(Beginning of Provided text)

Keep calm and carry on

I'm at the UK office of Sydney-based fund manager AMP Capital Investors (AMP Capital) in London’s Berkeley Square in the company of Stephen Dunne (chief executive officer), Richard Shields (managing director UK and continental Europe) and Boe Pahari (head of infrastructure, Europe) – and it’s clear that these guys are in it for the long run.

This is a literal observation in the case of one of those present. Prior to this 9am assembly, Dunne – who has flown over from Sydney – has already been pounding the London streets in an attempt to shake off the remnants of jetlag. His one marathon to date was the Sydney version; his recollection of which is unwittingly rather poignant. Having soldiered to the finish line, he lay prostrate on the ground with shaking legs – unable to believe that such pain was possible. He then recalls the loneliness of at some point having to simply get up, gather his things together and limp off to catch the train home alone (his wife having been unavoidably detained by a lunch arrangement).

Shields, meanwhile, was a brave participant in the recent Marathon of Marathons in Greece, the historic charity event organised by PEI and Campbell Lutyens.

Despite his right leg “being held together by various bits of metal”, Shields walked the entire route in the company of Danny Latham, head of European infrastructure investment in the London office of rival Australian fund manager First State Investments. 

Shields recalls that Latham “walked with me for the full distance – except for the 100-metre sprint he put in at the end just to show me up”.

(End of Provided text)
(Beginning of Dataset)

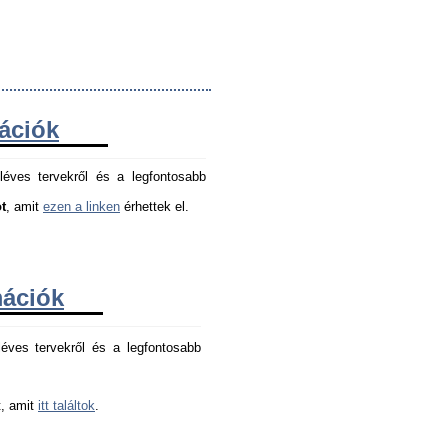
mációk
léves tervekről és a legfontosabb
t
, amit
ezen a linken
érhettek el.
mációk
éves tervekről és a legfontosabb 
, amit 
itt találtok
.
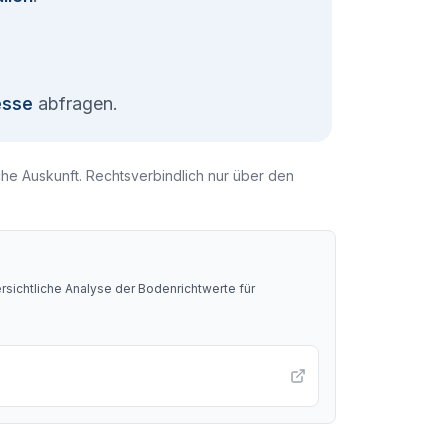
esse
abfragen.
che Auskunft. Rechtsverbindlich nur über den
sichtliche Analyse der Bodenrichtwerte für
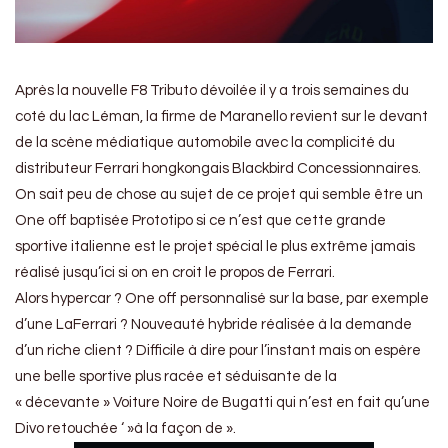
Après la nouvelle F8 Tributo dévoilée il y a trois semaines du
coté du lac Léman, la firme de Maranello revient sur le devant
de la scène médiatique automobile avec la complicité du
distributeur Ferrari hongkongais Blackbird Concessionnaires.
On sait peu de chose au sujet de ce projet qui semble être un
One off baptisée Prototipo si ce n’est que cette grande
sportive italienne est le projet spécial le plus extrême jamais
réalisé jusqu’ici si on en croit le propos de Ferrari.
Alors hypercar ? One off personnalisé sur la base, par exemple
d’une LaFerrari ? Nouveauté hybride réalisée à la demande
d’un riche client ? Difficile à dire pour l’instant mais on espère
une belle sportive plus racée et séduisante de la
« décevante » Voiture Noire de Bugatti qui n’est en fait qu’une
Divo retouchée ‘ »à la façon de ».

(End of Dataset)

### Questions
a) Present the entries from the line with "Après la nouvelle" to the line with "One off baptisée", both included, as a Markdown table with the columns Row and Entry line. Number each line and leave out any blank ones.
b) Write the next part of the piece on the AMP Capital executives' marathons, picking up after its last sentence.

### Answers for this exercise
a)
| Row | Entry line |
|---|---|
| 1 | Après la nouvelle F8 Tributo dévoilée il y a trois semaines du |
| 2 | coté du lac Léman, la firme de Maranello revient sur le devant |
| 3 | de la scène médiatique automobile avec la complicité du |
| 4 | distributeur Ferrari hongkongais Blackbird Concessionnaires. |
| 5 | On sait peu de chose au sujet de ce projet qui semble être un |
| 6 | One off baptisée Prototipo si ce n’est que cette grande |

b)
Fixed gaze

The discipline to keep going for mile after mile is arguably the kind of preparation well suited to those managing and raising openended infrastructure funds. The ability to keep your gaze fixed on a far-distant horizon is a necessary quality. “We’ve bought into around 50 businesses [since first investing in the Sydney Harbour Tunnel in 1998] and we still own the majority of them,” says Shields. He pauses for a moment, and then adds: “We have sold a few but generally our clients want us to buy and then hold core infrastructure assets for them.”

The ability to show resilience in the face of adversity is another quality demanded of long-distance runners. And AMP Capital may yet require such resilience in raising the openended fund which it is currently in the market with. After all, as we report elsewhere in this issue, there are reasons to believe that – at least in a European context – open-ended funds have fallen out of favour with investors.

So far Shields, insists this is “not really an issue” with AMP Capital’s fundraising.

“I spoke with a guy at a public authority pension programme in the UK the other day and asked him whether he was concerned about open-ended funds,” says Shields, who has responsibility for the firm’s fundraising activities. “I was putting words in his mouth because he hadn’t raised the issue but the response was that as far as he was concerned, an open-ended structure was a positive, if anything.”

With other managers such as First State having adapted the way they structure their funds (was this a subject of discussion during the Marathon of Marathons, one wonders), Pahari believes that “the space for openended funds is increasing”. He adds: “You get immediate yield with our fund. A lot of investors understand that we can hit the ground running, we can hold good assets for the long term, and there’s no conflict between different investors’ exit horizons.”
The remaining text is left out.